▶ **Assigned task**
Write out the listing below word for word.

-*-*-

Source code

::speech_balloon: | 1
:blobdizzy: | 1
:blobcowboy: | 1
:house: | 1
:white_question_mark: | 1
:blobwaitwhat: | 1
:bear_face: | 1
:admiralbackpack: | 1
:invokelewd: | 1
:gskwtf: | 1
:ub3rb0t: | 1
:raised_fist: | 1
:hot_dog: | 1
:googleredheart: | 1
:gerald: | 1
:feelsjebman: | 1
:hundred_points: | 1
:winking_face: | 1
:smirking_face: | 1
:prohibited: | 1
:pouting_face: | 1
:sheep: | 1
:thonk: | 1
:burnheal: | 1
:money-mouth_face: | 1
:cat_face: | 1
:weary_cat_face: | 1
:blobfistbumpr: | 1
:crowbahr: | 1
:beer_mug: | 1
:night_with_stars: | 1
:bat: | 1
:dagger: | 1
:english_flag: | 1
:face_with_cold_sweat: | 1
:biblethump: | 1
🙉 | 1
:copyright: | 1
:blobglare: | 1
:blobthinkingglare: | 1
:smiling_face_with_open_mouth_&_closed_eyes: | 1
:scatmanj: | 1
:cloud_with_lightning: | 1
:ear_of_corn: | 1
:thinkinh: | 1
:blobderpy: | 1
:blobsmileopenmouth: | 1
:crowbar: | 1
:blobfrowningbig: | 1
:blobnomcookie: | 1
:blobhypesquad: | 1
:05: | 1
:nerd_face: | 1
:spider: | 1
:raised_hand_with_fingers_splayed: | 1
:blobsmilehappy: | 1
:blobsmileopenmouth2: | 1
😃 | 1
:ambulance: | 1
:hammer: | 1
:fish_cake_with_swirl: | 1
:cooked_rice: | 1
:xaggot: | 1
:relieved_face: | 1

-*-*-

▶ **Task response**
Source code

::speech_balloon: | 1
:blobdizzy: | 1
:blobcowboy: | 1
:house: | 1
:white_question_mark: | 1
:blobwaitwhat: | 1
:bear_face: | 1
:admiralbackpack: | 1
:invokelewd: | 1
:gskwtf: | 1
:ub3rb0t: | 1
:raised_fist: | 1
:hot_dog: | 1
:googleredheart: | 1
:gerald: | 1
:feelsjebman: | 1
:hundred_points: | 1
:winking_face: | 1
:smirking_face: | 1
:prohibited: | 1
:pouting_face: | 1
:sheep: | 1
:thonk: | 1
:burnheal: | 1
:money-mouth_face: | 1
:cat_face: | 1
:weary_cat_face: | 1
:blobfistbumpr: | 1
:crowbahr: | 1
:beer_mug: | 1
:night_with_stars: | 1
:bat: | 1
:dagger: | 1
:english_flag: | 1
:face_with_cold_sweat: | 1
:biblethump: | 1
🙉 | 1
:copyright: | 1
:blobglare: | 1
:blobthinkingglare: | 1
:smiling_face_with_open_mouth_&_closed_eyes: | 1
:scatmanj: | 1
:cloud_with_lightning: | 1
:ear_of_corn: | 1
:thinkinh: | 1
:blobderpy: | 1
:blobsmileopenmouth: | 1
:crowbar: | 1
:blobfrowningbig: | 1
:blobnomcookie: | 1
:blobhypesquad: | 1
:05: | 1
:nerd_face: | 1
:spider: | 1
:raised_hand_with_fingers_splayed: | 1
:blobsmilehappy: | 1
:blobsmileopenmouth2: | 1
😃 | 1
:ambulance: | 1
:hammer: | 1
:fish_cake_with_swirl: | 1
:cooked_rice: | 1
:xaggot: | 1
:relieved_face: | 1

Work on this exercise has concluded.